Among the entries below, how many lines hold "control"? Reply with the number only.

--- SUPPLIED INFORMATION Enclosed Below ---

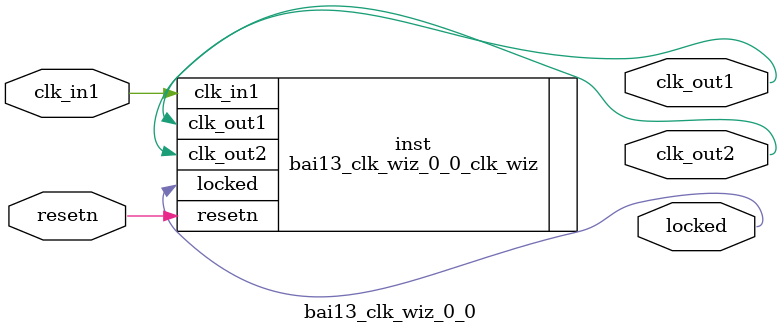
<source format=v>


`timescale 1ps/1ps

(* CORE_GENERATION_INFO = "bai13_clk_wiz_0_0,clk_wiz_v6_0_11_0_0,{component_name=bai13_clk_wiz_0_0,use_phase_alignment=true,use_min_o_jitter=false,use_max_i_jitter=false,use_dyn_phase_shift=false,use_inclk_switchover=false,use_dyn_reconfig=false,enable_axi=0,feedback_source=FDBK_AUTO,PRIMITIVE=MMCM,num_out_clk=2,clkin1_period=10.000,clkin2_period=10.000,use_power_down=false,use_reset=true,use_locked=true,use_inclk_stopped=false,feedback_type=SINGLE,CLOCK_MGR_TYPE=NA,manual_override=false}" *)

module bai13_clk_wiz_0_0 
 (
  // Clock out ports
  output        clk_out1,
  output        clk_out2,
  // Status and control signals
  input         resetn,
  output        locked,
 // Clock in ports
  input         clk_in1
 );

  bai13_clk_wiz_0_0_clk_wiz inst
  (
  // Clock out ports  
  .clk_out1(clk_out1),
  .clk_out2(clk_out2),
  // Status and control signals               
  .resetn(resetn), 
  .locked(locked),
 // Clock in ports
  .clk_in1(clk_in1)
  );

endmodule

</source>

--- End of Enclosed SUPPLIED INFORMATION ---
--- SUPPLIED INFORMATION Enclosed Below ---

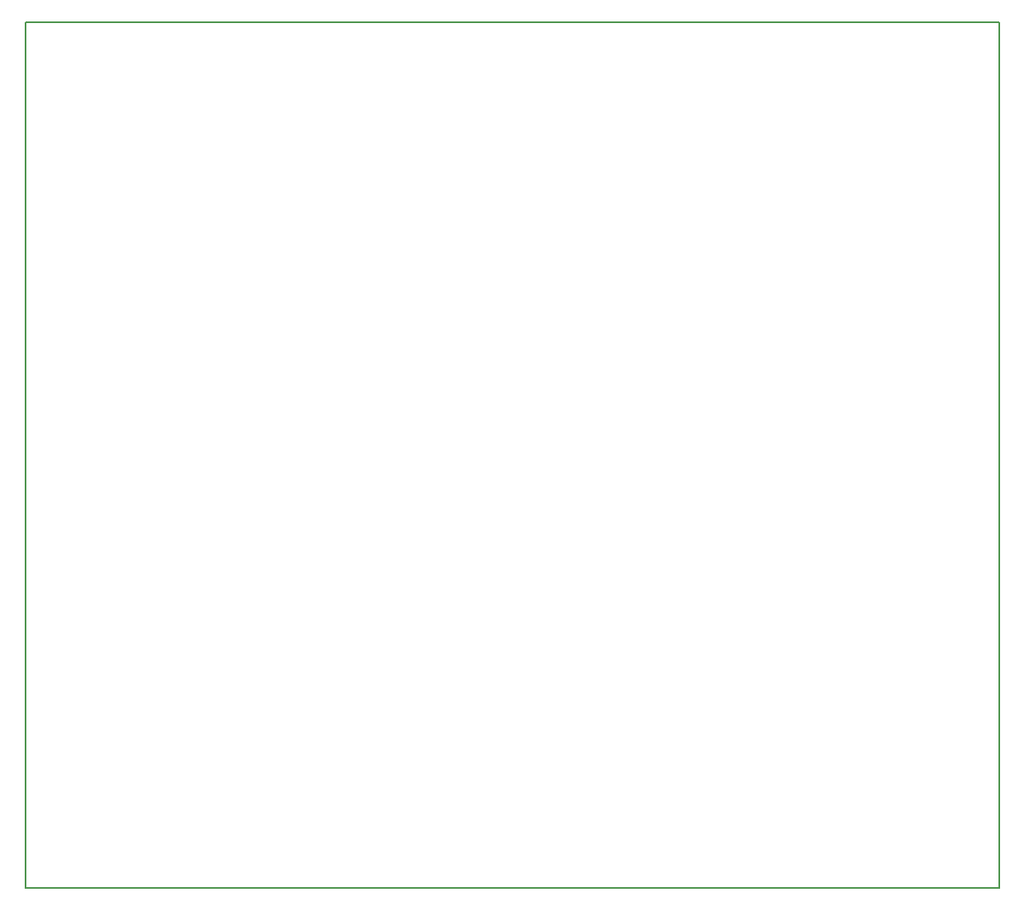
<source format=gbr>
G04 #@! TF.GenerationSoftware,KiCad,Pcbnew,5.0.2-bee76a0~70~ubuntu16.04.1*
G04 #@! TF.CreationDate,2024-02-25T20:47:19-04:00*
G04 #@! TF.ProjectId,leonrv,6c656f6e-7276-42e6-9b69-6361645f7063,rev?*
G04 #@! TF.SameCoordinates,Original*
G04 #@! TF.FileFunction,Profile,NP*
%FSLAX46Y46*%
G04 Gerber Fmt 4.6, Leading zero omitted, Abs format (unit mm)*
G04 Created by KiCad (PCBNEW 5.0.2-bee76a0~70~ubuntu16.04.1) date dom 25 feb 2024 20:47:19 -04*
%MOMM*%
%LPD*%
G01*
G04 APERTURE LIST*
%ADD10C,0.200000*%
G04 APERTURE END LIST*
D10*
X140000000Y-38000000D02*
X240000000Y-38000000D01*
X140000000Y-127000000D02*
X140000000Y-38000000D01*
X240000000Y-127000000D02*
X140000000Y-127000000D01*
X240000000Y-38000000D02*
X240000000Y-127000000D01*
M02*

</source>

--- End of Enclosed SUPPLIED INFORMATION ---
--- SUPPLIED INFORMATION Enclosed Below ---

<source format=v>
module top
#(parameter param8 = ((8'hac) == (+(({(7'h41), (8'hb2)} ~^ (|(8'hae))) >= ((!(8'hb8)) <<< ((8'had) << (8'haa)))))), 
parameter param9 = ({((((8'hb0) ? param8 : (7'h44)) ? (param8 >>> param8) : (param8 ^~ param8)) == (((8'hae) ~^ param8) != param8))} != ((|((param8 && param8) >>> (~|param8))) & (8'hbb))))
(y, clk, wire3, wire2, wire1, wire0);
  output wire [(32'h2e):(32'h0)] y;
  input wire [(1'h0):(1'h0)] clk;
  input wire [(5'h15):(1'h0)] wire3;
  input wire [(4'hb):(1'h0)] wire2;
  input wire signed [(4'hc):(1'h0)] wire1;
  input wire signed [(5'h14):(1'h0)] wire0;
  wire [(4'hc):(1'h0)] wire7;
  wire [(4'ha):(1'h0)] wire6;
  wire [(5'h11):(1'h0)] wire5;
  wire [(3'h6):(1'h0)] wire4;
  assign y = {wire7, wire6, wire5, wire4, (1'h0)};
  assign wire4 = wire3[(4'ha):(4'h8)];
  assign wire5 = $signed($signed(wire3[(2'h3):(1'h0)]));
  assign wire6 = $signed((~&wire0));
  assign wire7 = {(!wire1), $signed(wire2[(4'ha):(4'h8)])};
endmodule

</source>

--- End of Enclosed SUPPLIED INFORMATION ---

TASK ANSWER:
2